== Segment start ==
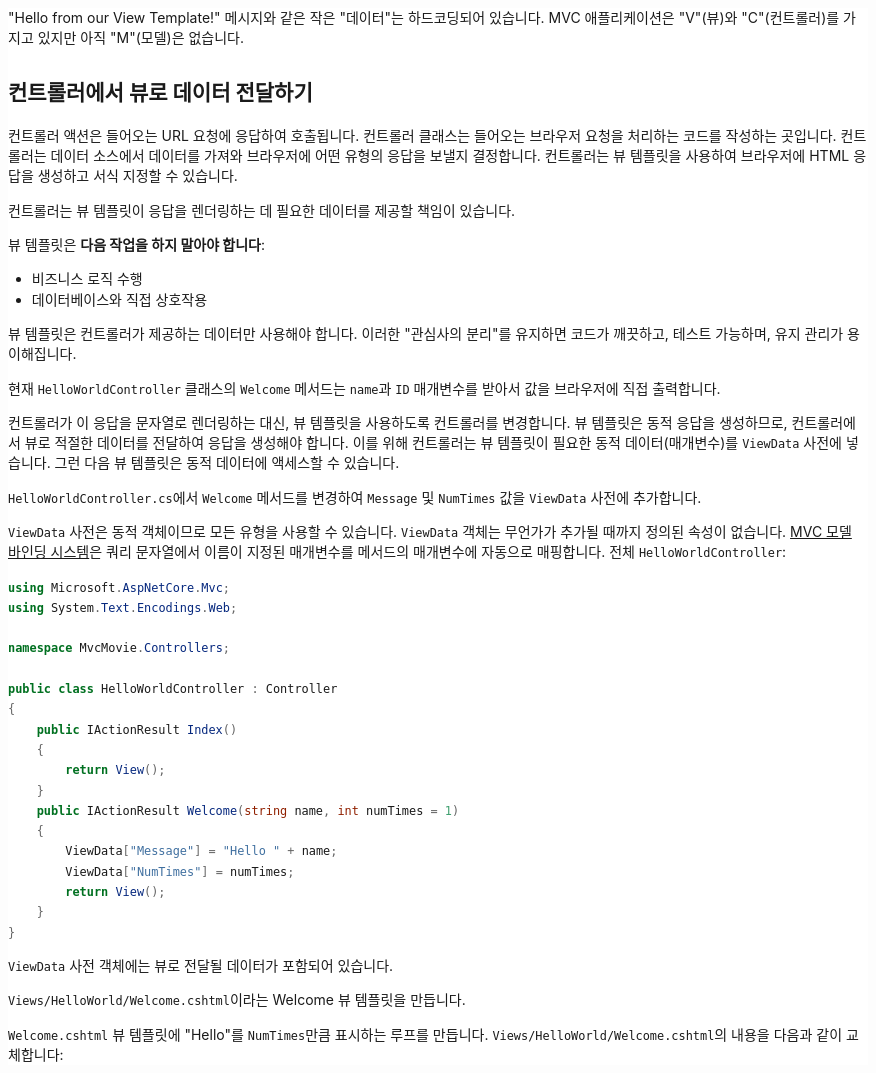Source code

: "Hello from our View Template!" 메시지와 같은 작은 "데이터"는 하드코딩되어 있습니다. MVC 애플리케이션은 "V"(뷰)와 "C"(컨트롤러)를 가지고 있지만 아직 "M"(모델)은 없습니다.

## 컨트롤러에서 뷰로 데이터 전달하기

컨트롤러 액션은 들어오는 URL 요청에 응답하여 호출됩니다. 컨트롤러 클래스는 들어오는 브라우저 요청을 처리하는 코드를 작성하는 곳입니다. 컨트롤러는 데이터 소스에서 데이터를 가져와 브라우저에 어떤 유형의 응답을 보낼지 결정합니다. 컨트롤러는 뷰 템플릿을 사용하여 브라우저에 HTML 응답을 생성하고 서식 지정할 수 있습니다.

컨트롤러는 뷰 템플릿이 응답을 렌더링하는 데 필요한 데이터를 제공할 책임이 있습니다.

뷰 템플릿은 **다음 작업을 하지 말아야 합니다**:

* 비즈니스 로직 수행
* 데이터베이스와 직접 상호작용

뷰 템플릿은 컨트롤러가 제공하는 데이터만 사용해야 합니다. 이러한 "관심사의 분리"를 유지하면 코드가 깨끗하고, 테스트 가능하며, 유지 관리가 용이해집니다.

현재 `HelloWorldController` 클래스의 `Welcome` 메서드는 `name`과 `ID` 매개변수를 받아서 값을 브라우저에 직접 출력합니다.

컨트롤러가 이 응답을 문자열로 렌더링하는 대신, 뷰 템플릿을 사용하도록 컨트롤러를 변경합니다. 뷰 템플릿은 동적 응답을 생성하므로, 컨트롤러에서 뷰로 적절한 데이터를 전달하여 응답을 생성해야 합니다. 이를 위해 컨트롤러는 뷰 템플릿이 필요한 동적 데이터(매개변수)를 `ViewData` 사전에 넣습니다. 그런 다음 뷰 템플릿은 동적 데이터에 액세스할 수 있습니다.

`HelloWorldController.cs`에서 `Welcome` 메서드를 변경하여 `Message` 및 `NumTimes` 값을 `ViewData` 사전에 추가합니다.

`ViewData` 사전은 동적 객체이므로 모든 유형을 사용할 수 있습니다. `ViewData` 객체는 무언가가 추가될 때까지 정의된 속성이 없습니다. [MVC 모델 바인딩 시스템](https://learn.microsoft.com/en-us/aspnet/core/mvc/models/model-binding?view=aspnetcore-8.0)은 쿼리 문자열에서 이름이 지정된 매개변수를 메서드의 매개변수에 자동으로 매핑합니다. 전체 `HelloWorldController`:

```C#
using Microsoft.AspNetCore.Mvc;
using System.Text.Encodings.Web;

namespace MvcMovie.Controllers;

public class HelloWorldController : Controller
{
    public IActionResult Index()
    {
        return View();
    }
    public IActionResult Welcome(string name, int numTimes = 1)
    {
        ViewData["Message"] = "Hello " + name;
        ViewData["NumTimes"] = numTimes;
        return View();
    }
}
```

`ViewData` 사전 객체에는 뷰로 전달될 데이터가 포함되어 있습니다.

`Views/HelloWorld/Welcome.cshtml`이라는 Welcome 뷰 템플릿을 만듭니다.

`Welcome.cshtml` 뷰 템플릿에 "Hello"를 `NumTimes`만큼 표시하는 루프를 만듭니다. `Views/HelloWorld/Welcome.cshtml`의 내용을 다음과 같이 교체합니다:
== Segment end ==
== Segment start ==
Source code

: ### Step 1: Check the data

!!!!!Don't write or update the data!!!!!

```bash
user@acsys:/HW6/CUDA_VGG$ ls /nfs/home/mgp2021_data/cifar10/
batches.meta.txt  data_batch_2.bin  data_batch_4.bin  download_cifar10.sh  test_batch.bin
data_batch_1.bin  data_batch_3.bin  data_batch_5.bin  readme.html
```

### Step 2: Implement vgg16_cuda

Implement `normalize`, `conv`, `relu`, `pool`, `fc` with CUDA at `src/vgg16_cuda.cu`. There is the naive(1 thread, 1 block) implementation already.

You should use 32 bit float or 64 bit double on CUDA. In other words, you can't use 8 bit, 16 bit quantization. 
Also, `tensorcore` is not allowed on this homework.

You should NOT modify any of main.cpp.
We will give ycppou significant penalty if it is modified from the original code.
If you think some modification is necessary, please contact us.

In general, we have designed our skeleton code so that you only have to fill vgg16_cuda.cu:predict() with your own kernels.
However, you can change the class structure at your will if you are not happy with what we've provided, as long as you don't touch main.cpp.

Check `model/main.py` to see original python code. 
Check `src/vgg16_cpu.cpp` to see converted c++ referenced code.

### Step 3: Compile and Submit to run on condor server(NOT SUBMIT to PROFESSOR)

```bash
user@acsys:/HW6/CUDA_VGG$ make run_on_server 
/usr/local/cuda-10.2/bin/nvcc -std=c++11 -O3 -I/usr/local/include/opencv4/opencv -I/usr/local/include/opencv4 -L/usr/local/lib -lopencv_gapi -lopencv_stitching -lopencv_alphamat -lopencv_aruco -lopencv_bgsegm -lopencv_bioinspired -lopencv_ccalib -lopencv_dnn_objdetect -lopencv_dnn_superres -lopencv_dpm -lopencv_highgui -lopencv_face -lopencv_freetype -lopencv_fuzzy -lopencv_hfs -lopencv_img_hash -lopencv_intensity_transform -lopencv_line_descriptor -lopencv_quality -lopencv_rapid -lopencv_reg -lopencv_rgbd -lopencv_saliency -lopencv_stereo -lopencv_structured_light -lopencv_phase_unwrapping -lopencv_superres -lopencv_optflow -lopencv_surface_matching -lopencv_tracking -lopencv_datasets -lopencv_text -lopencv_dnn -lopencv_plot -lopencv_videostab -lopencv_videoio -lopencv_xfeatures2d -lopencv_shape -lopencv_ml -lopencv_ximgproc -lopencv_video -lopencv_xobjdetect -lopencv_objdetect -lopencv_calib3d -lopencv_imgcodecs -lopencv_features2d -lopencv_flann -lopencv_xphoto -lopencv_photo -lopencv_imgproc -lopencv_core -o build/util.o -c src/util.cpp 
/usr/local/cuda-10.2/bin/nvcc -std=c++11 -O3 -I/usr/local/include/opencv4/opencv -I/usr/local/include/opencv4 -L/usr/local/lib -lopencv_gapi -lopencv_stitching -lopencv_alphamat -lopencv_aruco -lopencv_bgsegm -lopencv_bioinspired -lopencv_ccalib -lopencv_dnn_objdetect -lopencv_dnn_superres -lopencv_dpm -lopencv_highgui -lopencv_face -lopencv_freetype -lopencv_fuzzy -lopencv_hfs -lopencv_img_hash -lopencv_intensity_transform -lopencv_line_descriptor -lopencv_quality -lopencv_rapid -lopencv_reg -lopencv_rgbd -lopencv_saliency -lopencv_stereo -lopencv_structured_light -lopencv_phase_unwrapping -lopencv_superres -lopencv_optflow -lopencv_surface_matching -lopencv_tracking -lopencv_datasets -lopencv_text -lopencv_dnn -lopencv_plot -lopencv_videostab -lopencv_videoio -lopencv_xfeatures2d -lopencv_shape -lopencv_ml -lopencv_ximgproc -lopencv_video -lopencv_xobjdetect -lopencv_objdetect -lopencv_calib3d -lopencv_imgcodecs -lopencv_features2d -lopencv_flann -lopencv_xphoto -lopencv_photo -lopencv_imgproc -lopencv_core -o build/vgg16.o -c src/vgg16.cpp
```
== Segment end ==
• [What is expected]:
Lines with "브라우저에": copy every one of them from the listing above.

• [Answer box]:
컨트롤러 액션은 들어오는 URL 요청에 응답하여 호출됩니다. 컨트롤러 클래스는 들어오는 브라우저 요청을 처리하는 코드를 작성하는 곳입니다. 컨트롤러는 데이터 소스에서 데이터를 가져와 브라우저에 어떤 유형의 응답을 보낼지 결정합니다. 컨트롤러는 뷰 템플릿을 사용하여 브라우저에 HTML 응답을 생성하고 서식 지정할 수 있습니다.
현재 `HelloWorldController` 클래스의 `Welcome` 메서드는 `name`과 `ID` 매개변수를 받아서 값을 브라우저에 직접 출력합니다.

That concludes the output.